Friday, April 25, 2014

Who Will You Be When You Grow Up?

Today marked the completion of our unit on the memoir Night by Elie Wiesel. If I am being honest, I always struggle a bit with this work. It is, of course, one of the most important writings of the 20th Century. And beyond that it is a beautfully written piece of literature with its symbolism, use of juxtaposition, and poetic prose.

But - and I realize how absolutely horrible this sounds - I just don't want to teach it sometimes.

Reading passages three times in a day about the murder of babies and the torture of an entire people  becomes depressing. Even typing that makes me feel like a complete jerk. People had to live this horror, and I can't even bring myself to read it?

Because I recognize the deep value of this work, I knew I had to shake things up a bit. I began by creating reading groups that would work through the memoir together. Instead of a traditional reading guide, I gave them activities to do while reading that asked them to deeply consider what Wiesel was trying to accomplish when he wrote his memoir. They had to complete the work together, and come to consensus about what he was trying to say, and how he hoped his readers to responde. I purposely created groups that forced students who were very different from one another to work together. This led to some lengthy debates within the reading groups which is exactly what I had hoped.

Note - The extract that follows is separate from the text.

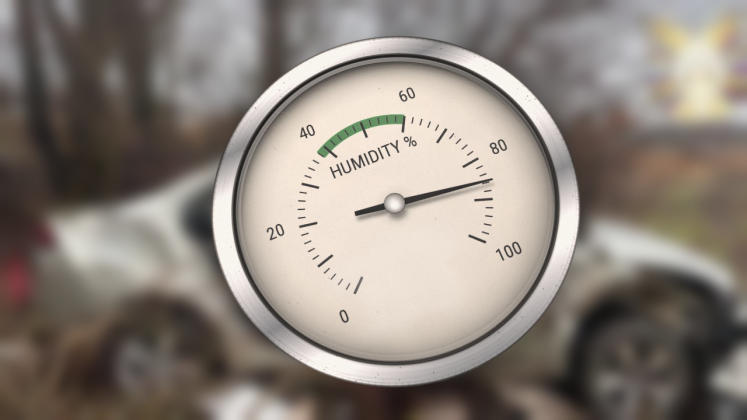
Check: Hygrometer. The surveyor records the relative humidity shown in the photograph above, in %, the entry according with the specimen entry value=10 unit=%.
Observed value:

Most importantly I started the unit with the question: who do you want to be when you grow up? Right away students started shouting out career choices. No, I told them, that is not what I asked. I asked WHO you wanted to be. This stumped them. It occured to me that we don't ever ask students this question. We focus so much on a career path, that we forget the much more important path to becoming a person character, depth, and impact. Does it matter if you become a doctor, but you cannot show compassion? Or an architect who designs beautiful buildings, but cannot assess the impact of the designs on the community?

As we moved through the story, I kept asking the students to consider who they wanted to be. There were many difficult discussions. The easy route is to dismiss the Nazi's as "others" - monsters who are somehow very far from who we are as humans. The truth is they were people with families and dreams who somehow (and I am sure I will never understand this) became capable of one the greatest atrocities our world has ever known. One student said that there was no way he would ever do such a thing, and that he would have resisted and spoken up. I pointedly asked him how much he had spoken up when he saw other kids getting bullied. Many students seemed fazed by this point, but then aren't we all guilty of turning a blind eye now and then?

The truth is we are very good at saying we would have done better and been better, but we often fall short when injustice on a small scale is staring us in the face. I looked at my students' expressions today as we watched Wiesel's interview with Oprah at Auschwitz. I was proud of their discomfort, and proud that they were allowing themselves to feel.

If we read a book like Night and simply respond with shock and disgust, then we have turned it into nothing more than a cheap reality television show. A book like this begs you to struggle with your own humanity, and with the choices you make daily. To not allow the book to change you, is to miss its point entirely.

At the end of class today I had a student approach me. He looked me straight in the eye and said, "I wasn't excited to read this book. I felt like we already read too many books about the Holocaust. But this one was different. I could feel what he felt. It was like I struggled with him. And I am afraid that I am not the person I thought I was."

What a beautiful and honest assessment of how we all feel at times. "No," I told him. "We are often not all that we hoped we would be. But the point is that we keep trying to be."

That kid's gonna be all right in this world.